Records from a data source:
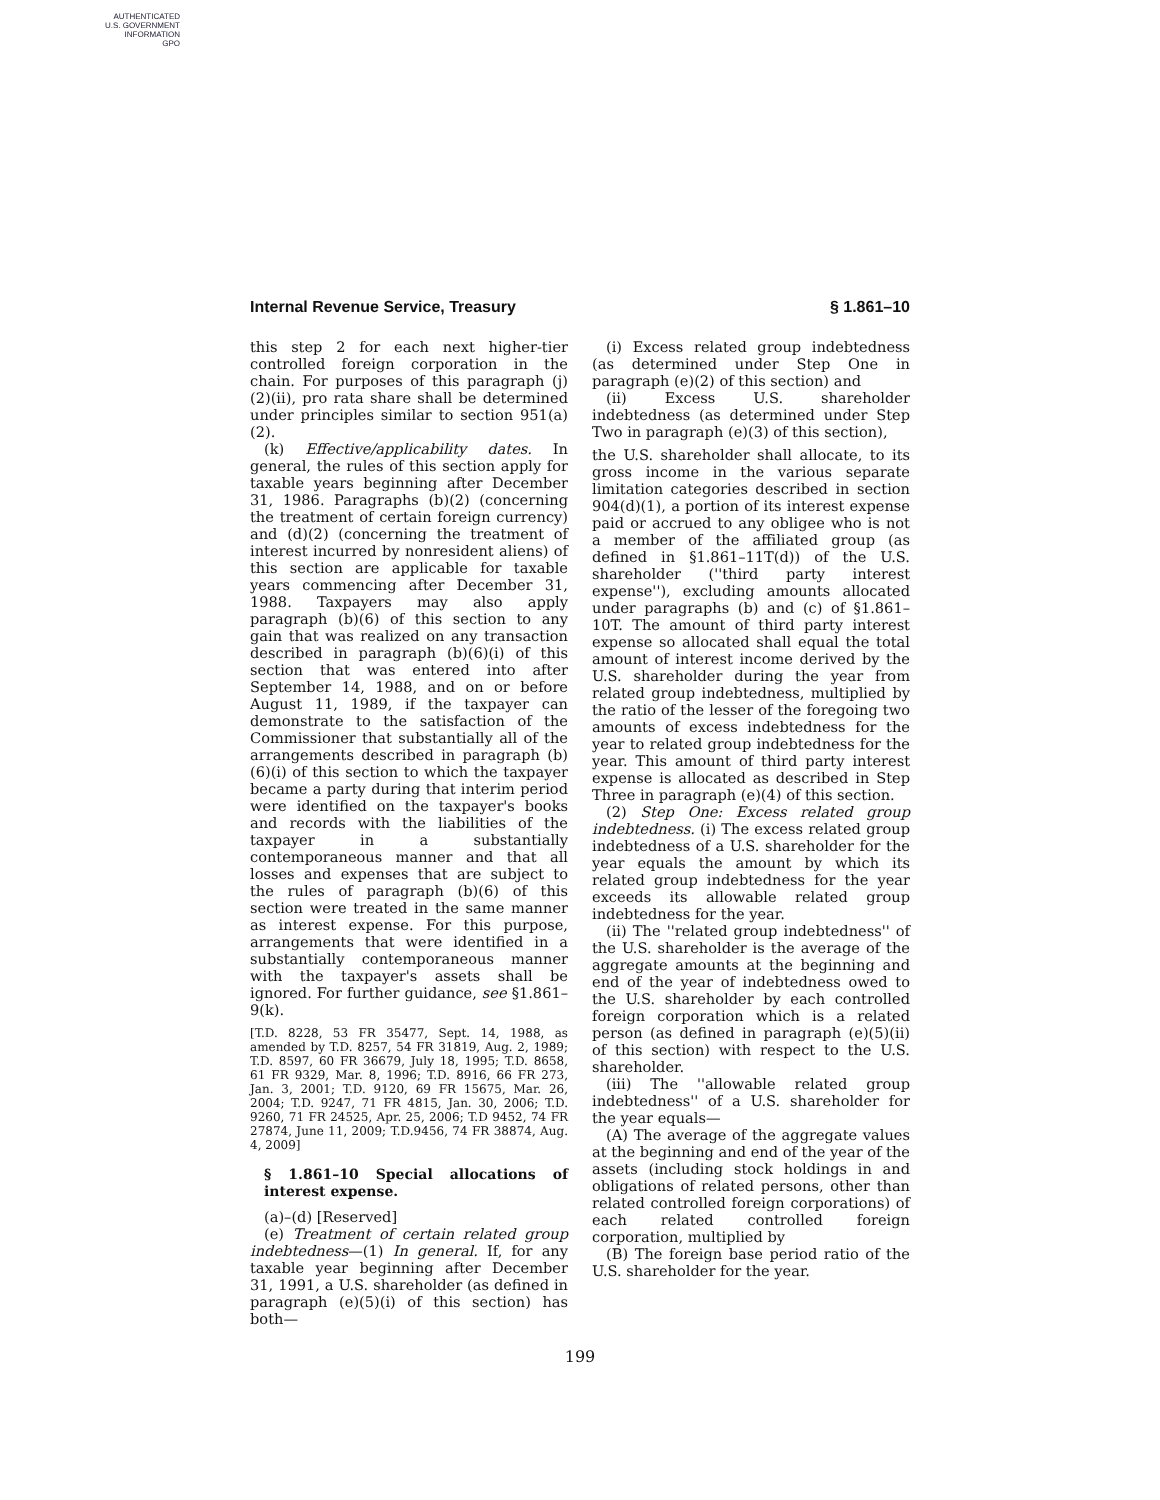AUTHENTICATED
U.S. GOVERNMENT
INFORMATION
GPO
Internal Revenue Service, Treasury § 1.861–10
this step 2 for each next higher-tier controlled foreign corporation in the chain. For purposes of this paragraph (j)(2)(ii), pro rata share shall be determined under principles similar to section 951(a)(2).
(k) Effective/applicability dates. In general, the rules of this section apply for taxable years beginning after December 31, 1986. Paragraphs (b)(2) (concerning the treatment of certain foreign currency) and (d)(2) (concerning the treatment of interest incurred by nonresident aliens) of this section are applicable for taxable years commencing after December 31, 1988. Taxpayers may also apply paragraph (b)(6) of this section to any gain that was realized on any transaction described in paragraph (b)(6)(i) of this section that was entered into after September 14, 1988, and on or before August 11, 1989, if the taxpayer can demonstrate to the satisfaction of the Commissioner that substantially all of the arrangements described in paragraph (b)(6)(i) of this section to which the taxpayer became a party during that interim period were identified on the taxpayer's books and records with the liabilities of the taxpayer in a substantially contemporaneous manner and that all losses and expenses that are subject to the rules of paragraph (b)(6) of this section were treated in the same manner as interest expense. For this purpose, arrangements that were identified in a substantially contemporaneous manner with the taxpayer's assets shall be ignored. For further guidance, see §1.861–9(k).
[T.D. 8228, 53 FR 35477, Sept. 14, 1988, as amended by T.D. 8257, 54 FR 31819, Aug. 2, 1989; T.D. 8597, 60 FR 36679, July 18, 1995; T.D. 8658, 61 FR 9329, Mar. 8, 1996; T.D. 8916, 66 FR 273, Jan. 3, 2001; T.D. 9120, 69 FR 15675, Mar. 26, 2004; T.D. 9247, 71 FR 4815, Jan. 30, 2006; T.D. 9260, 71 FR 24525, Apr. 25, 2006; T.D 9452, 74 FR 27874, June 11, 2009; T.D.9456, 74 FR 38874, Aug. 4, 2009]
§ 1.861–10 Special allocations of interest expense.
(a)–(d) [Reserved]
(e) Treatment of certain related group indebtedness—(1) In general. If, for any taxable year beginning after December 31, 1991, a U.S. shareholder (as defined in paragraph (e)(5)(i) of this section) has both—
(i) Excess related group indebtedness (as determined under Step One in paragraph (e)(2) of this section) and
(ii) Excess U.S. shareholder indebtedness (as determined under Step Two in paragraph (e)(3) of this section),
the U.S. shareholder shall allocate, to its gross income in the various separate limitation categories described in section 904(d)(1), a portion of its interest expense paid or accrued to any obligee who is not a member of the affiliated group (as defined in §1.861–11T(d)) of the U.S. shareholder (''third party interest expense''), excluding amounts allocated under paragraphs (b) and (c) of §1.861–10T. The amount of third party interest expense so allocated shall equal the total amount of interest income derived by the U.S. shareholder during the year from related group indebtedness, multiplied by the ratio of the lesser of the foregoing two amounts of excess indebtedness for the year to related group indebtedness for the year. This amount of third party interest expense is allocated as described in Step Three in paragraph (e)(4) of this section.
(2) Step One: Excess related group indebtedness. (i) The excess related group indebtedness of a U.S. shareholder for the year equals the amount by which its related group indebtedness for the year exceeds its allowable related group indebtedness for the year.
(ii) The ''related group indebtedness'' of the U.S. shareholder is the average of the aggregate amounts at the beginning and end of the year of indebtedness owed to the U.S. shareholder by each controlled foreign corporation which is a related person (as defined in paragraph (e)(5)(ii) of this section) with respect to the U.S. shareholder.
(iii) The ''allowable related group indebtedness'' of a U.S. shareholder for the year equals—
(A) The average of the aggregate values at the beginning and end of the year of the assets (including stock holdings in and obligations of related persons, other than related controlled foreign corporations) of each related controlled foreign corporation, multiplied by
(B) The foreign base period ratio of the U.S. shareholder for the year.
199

Exercise aim
Pictures aside, retype the entries above exactly as they are.

Response for this exercise
AUTHENTICATED
U.S. GOVERNMENT
INFORMATION
GPO
Internal Revenue Service, Treasury § 1.861–10
this step 2 for each next higher-tier controlled foreign corporation in the chain. For purposes of this paragraph (j)(2)(ii), pro rata share shall be determined under principles similar to section 951(a)(2).
(k) Effective/applicability dates. In general, the rules of this section apply for taxable years beginning after December 31, 1986. Paragraphs (b)(2) (concerning the treatment of certain foreign currency) and (d)(2) (concerning the treatment of interest incurred by nonresident aliens) of this section are applicable for taxable years commencing after December 31, 1988. Taxpayers may also apply paragraph (b)(6) of this section to any gain that was realized on any transaction described in paragraph (b)(6)(i) of this section that was entered into after September 14, 1988, and on or before August 11, 1989, if the taxpayer can demonstrate to the satisfaction of the Commissioner that substantially all of the arrangements described in paragraph (b)(6)(i) of this section to which the taxpayer became a party during that interim period were identified on the taxpayer's books and records with the liabilities of the taxpayer in a substantially contemporaneous manner and that all losses and expenses that are subject to the rules of paragraph (b)(6) of this section were treated in the same manner as interest expense. For this purpose, arrangements that were identified in a substantially contemporaneous manner with the taxpayer's assets shall be ignored. For further guidance, see §1.861–9(k).
[T.D. 8228, 53 FR 35477, Sept. 14, 1988, as amended by T.D. 8257, 54 FR 31819, Aug. 2, 1989; T.D. 8597, 60 FR 36679, July 18, 1995; T.D. 8658, 61 FR 9329, Mar. 8, 1996; T.D. 8916, 66 FR 273, Jan. 3, 2001; T.D. 9120, 69 FR 15675, Mar. 26, 2004; T.D. 9247, 71 FR 4815, Jan. 30, 2006; T.D. 9260, 71 FR 24525, Apr. 25, 2006; T.D 9452, 74 FR 27874, June 11, 2009; T.D.9456, 74 FR 38874, Aug. 4, 2009]
§ 1.861–10 Special allocations of interest expense.
(a)–(d) [Reserved]
(e) Treatment of certain related group indebtedness—(1) In general. If, for any taxable year beginning after December 31, 1991, a U.S. shareholder (as defined in paragraph (e)(5)(i) of this section) has both—
(i) Excess related group indebtedness (as determined under Step One in paragraph (e)(2) of this section) and
(ii) Excess U.S. shareholder indebtedness (as determined under Step Two in paragraph (e)(3) of this section),
the U.S. shareholder shall allocate, to its gross income in the various separate limitation categories described in section 904(d)(1), a portion of its interest expense paid or accrued to any obligee who is not a member of the affiliated group (as defined in §1.861–11T(d)) of the U.S. shareholder (''third party interest expense''), excluding amounts allocated under paragraphs (b) and (c) of §1.861–10T. The amount of third party interest expense so allocated shall equal the total amount of interest income derived by the U.S. shareholder during the year from related group indebtedness, multiplied by the ratio of the lesser of the foregoing two amounts of excess indebtedness for the year to related group indebtedness for the year. This amount of third party interest expense is allocated as described in Step Three in paragraph (e)(4) of this section.
(2) Step One: Excess related group indebtedness. (i) The excess related group indebtedness of a U.S. shareholder for the year equals the amount by which its related group indebtedness for the year exceeds its allowable related group indebtedness for the year.
(ii) The ''related group indebtedness'' of the U.S. shareholder is the average of the aggregate amounts at the beginning and end of the year of indebtedness owed to the U.S. shareholder by each controlled foreign corporation which is a related person (as defined in paragraph (e)(5)(ii) of this section) with respect to the U.S. shareholder.
(iii) The ''allowable related group indebtedness'' of a U.S. shareholder for the year equals—
(A) The average of the aggregate values at the beginning and end of the year of the assets (including stock holdings in and obligations of related persons, other than related controlled foreign corporations) of each related controlled foreign corporation, multiplied by
(B) The foreign base period ratio of the U.S. shareholder for the year.
199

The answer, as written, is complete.